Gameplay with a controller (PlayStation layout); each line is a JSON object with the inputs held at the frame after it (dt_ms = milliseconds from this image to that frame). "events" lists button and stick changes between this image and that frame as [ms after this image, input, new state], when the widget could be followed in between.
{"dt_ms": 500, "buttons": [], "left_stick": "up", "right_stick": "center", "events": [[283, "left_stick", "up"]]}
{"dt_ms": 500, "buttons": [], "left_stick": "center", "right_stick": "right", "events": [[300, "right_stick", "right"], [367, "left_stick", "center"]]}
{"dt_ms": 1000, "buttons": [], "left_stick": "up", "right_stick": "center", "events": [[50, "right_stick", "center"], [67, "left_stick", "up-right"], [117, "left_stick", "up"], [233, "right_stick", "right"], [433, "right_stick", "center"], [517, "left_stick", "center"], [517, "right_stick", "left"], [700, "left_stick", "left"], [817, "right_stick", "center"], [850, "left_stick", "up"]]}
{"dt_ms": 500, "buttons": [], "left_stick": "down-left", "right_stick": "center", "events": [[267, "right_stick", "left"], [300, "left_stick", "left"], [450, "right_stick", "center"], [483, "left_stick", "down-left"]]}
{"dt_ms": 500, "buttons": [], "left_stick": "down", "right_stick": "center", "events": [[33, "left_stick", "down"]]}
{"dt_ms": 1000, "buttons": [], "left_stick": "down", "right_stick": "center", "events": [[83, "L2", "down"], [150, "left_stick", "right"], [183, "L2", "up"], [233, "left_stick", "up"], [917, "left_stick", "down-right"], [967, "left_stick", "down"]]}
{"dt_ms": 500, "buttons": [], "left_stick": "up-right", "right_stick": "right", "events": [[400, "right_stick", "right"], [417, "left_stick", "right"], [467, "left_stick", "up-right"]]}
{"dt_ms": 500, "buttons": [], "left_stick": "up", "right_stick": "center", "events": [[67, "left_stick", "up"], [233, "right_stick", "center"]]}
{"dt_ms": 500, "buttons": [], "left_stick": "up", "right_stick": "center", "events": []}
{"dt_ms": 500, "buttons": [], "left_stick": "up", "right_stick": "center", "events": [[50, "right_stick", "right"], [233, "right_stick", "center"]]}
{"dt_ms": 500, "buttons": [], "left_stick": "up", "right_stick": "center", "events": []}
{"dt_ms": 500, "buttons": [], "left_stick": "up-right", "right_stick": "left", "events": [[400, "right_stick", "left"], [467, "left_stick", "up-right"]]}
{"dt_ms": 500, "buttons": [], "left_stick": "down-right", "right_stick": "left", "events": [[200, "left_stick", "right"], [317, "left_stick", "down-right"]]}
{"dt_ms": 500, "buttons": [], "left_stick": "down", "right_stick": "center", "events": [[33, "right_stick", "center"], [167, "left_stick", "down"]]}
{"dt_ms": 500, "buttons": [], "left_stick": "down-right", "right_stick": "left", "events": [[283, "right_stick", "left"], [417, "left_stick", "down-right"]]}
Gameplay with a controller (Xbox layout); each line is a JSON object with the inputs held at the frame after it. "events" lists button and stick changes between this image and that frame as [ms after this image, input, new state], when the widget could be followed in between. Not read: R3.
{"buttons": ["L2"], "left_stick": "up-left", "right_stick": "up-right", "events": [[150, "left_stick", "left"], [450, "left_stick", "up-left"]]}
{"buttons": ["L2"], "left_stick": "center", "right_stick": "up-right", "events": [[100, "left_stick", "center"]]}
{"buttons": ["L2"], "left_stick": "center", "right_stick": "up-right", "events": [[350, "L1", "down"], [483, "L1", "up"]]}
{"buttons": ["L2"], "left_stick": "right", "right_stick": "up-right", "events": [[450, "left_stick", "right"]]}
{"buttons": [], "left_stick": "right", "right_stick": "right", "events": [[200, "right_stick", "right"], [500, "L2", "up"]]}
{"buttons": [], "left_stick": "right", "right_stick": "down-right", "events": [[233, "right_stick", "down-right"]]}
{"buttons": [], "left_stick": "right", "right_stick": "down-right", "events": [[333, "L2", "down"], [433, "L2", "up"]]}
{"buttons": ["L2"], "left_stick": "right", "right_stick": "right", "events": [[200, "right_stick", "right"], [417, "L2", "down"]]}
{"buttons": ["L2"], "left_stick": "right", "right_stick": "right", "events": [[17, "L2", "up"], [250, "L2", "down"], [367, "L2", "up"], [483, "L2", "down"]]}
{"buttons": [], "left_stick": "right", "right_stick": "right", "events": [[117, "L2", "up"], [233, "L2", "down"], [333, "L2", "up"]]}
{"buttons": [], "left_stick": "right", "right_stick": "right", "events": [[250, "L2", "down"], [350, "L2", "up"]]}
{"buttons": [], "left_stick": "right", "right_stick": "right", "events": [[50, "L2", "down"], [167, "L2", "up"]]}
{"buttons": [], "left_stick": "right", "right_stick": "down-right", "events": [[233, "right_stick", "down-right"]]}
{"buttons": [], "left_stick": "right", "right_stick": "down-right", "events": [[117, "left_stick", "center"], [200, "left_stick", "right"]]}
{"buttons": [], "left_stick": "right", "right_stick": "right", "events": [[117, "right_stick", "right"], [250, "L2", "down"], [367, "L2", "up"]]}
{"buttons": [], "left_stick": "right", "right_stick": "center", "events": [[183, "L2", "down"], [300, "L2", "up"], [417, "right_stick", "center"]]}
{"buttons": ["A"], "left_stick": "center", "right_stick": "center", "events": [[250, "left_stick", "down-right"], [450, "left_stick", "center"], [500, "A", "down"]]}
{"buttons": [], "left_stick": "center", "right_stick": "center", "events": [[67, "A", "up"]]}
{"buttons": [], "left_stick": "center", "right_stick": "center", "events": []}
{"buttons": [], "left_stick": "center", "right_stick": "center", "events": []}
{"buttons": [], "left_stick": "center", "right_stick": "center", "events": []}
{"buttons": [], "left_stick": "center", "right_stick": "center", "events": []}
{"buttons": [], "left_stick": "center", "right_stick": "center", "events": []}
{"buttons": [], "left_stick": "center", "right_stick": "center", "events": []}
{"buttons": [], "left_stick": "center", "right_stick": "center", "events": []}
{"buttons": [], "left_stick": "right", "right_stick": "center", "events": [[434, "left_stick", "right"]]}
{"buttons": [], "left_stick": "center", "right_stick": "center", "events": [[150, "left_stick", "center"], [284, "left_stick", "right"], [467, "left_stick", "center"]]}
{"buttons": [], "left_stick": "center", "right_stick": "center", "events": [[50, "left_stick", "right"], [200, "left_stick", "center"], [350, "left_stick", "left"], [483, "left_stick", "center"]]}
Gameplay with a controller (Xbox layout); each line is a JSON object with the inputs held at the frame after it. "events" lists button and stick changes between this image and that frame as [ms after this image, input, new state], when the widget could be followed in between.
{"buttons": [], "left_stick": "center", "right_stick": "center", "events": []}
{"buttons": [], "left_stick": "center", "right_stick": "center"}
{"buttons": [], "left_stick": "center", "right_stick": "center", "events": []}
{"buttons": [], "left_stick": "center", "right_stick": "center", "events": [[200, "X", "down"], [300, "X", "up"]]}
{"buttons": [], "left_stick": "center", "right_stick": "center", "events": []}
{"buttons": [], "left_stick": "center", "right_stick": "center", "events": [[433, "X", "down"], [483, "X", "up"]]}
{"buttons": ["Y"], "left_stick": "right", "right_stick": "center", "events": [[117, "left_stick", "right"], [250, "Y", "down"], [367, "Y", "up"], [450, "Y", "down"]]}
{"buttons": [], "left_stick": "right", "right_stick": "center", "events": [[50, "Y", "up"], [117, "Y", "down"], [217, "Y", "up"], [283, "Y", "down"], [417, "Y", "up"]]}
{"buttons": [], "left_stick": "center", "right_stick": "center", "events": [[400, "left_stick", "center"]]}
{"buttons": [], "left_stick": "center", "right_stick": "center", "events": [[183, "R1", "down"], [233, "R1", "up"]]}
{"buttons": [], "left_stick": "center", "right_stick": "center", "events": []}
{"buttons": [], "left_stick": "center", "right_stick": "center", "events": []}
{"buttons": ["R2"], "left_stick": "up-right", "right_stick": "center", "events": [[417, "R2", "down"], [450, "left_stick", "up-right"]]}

**********

# WHAT YOU WILL DO:
Report the number of lines above containing the word "Xbox", with no other text.

# WRITTEN ANSWER:
2